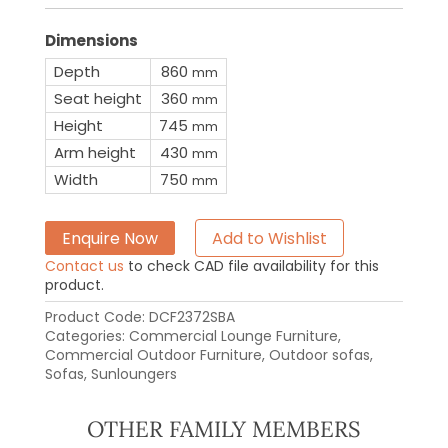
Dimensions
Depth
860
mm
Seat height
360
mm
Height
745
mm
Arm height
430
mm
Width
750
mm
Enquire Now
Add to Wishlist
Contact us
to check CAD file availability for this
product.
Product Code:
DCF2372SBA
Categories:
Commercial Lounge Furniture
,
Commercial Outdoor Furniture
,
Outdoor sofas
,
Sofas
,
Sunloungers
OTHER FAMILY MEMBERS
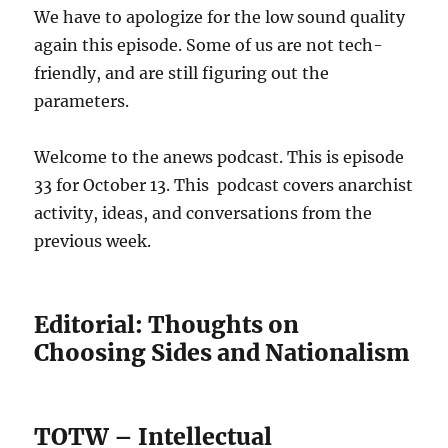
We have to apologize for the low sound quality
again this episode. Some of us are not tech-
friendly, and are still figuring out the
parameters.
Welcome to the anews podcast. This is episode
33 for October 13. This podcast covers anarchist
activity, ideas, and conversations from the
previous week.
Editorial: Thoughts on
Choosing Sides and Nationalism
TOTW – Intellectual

● ● ● ●

**Problem to work on**
Rewrite the text of all the records above with "podcast" replaced by "show" and everything else unchanged. Omit the pictures.

**Answer to the exercise**
Dimensions
Depth
860
mm
Seat height
360
mm
Height
745
mm
Arm height
430
mm
Width
750
mm
Enquire Now
Add to Wishlist
Contact us
to check CAD file availability for this
product.
Product Code:
DCF2372SBA
Categories:
Commercial Lounge Furniture
,
Commercial Outdoor Furniture
,
Outdoor sofas
,
Sofas
,
Sunloungers
OTHER FAMILY MEMBERS
We have to apologize for the low sound quality
again this episode. Some of us are not tech-
friendly, and are still figuring out the
parameters.
Welcome to the anews show. This is episode
33 for October 13. This show covers anarchist
activity, ideas, and conversations from the
previous week.
Editorial: Thoughts on
Choosing Sides and Nationalism
TOTW – Intellectual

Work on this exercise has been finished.